Starknet launched its validator delegation program to accelerate the growth and diversification of the validator set. By delegating STRK to many operators, the foundation can promote decentralization, resilience, and better performance for the Starknet network.
Who can qualify for Starknet Foundation delegation?
Typically, Starknet Foundation delegation is available to validators that meet strict criteria, like running a full node, having high uptime, charging reasonable commission, and maintaining strong operational practices.
Does Starknet Foundation delegation replace normal STRK delegations from users?

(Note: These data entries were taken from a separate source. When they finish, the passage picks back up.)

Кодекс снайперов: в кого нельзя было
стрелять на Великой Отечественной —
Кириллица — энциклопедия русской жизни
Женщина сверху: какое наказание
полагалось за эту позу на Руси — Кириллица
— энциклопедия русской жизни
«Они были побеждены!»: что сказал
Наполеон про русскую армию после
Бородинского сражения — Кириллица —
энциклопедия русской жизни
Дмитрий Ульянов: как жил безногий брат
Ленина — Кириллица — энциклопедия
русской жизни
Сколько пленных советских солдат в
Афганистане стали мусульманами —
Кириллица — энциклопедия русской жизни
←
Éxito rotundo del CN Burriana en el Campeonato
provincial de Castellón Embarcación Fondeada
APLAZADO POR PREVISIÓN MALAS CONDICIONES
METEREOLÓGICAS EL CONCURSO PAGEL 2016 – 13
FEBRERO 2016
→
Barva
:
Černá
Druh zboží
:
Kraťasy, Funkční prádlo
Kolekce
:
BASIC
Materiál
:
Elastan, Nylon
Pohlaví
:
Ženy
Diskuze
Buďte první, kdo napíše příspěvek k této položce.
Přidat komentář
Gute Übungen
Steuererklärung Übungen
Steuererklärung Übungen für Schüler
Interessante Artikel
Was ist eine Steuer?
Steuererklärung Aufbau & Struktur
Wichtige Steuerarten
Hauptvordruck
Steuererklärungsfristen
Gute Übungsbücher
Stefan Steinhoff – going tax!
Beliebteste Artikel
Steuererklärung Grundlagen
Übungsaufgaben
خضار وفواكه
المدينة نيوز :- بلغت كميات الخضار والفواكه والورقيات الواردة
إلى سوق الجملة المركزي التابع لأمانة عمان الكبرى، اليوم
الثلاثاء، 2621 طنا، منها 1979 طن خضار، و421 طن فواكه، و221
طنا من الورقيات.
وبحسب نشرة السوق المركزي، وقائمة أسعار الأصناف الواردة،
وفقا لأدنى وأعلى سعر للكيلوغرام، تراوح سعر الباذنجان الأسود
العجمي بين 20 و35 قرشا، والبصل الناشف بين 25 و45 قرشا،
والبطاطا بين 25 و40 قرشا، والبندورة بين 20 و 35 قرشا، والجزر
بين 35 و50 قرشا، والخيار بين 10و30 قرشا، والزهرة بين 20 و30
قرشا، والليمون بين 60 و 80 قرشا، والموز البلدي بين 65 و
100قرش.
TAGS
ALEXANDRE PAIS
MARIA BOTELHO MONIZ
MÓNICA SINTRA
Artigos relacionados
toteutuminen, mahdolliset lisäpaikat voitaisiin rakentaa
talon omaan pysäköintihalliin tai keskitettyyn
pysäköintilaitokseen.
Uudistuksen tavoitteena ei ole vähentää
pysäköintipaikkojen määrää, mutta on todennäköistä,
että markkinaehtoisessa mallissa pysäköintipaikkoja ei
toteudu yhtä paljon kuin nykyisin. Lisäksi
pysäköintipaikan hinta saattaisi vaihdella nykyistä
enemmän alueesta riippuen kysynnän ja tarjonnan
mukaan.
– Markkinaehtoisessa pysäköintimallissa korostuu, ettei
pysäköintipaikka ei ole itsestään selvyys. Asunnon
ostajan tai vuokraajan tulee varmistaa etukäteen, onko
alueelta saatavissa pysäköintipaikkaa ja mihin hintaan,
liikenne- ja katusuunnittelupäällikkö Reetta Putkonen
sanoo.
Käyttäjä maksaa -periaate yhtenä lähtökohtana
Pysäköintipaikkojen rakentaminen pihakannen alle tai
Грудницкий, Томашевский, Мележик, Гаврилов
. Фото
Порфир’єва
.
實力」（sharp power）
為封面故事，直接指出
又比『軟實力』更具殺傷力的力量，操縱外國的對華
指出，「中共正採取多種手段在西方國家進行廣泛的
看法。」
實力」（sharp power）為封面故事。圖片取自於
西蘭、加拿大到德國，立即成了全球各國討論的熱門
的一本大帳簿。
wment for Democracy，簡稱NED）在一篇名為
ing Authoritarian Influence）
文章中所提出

No. Foundation delegation is designed to complement, not replace, organic STRK delegations from the community. User delegations still play a crucial role.
How often does the Starknet Foundation adjust its delegations?

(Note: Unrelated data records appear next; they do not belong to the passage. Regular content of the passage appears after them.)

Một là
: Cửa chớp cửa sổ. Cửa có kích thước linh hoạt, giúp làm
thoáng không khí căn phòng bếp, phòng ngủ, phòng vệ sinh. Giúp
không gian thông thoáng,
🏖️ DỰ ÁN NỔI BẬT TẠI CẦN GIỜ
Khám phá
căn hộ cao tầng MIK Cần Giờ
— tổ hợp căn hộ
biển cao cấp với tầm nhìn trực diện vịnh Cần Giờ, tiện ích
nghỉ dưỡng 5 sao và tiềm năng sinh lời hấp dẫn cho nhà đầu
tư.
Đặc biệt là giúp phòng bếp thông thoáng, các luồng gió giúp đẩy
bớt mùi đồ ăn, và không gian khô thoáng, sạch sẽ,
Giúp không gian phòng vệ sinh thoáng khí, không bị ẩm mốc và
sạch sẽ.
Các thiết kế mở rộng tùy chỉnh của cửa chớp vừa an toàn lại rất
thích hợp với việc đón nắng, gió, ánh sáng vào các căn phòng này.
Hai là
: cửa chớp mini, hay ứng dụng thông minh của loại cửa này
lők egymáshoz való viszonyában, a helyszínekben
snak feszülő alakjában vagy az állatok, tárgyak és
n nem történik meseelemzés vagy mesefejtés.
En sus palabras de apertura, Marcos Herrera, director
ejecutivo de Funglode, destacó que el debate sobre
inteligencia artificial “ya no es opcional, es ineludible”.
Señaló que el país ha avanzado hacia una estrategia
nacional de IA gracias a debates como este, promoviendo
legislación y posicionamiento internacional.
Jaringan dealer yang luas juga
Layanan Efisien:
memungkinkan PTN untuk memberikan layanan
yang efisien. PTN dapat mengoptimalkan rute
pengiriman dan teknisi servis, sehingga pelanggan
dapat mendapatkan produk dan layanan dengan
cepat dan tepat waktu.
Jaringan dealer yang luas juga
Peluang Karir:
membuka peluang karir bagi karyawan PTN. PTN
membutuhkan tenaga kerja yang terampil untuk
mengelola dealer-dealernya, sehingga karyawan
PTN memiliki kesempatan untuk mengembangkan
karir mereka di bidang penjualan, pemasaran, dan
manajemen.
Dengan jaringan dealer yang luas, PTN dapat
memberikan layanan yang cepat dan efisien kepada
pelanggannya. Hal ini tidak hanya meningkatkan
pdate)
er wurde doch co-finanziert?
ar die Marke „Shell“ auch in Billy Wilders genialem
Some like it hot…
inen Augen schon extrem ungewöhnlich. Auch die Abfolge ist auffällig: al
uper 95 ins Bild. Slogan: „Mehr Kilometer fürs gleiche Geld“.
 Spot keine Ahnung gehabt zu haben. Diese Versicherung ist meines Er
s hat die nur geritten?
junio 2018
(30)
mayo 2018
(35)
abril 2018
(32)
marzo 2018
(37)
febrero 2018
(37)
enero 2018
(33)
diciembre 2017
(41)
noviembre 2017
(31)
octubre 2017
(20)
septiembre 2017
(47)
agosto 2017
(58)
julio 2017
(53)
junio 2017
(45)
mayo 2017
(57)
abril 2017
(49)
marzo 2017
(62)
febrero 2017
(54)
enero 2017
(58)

The Starknet Foundation typically reviews and rebalances its validator delegations quarterly. During these cycles, validators may see their delegated stake increase, decrease, or move to other operators based on performance and alignment with the program’s goals.
How can I choose a Starknet validator if I’m a STRK delegator?
When choosing a Starknet validator, look for operators with strong uptime, transparent communication, reasonable commission, and a clear track record running infrastructure. Validators that meet Starknet Foundation delegation standards and consistently explain staking risks and rewards are usually better long‑term partners for STRK holders.
Does StarkWare have a separate delegation program from the Starknet Foundation?
Yes. StarkWare runs its own STRK delegation program, while the Starknet Foundation Delegation Program is managed independently. Both programs share the goals of greater decentralization and validator performance, but have distinct application and evaluation processes.
What does Starknet Foundation delegation mean for validators like Atlas Staking?
For validators, like Atlas Staking, a Starknet Foundation delegation can be the difference between running a profitable validator or losing money. Foundation support rewards serious investment in monitoring, security, education, and community engagement, and helps validators commit to Starknet as a first‑class chain in their infrastructure portfolio.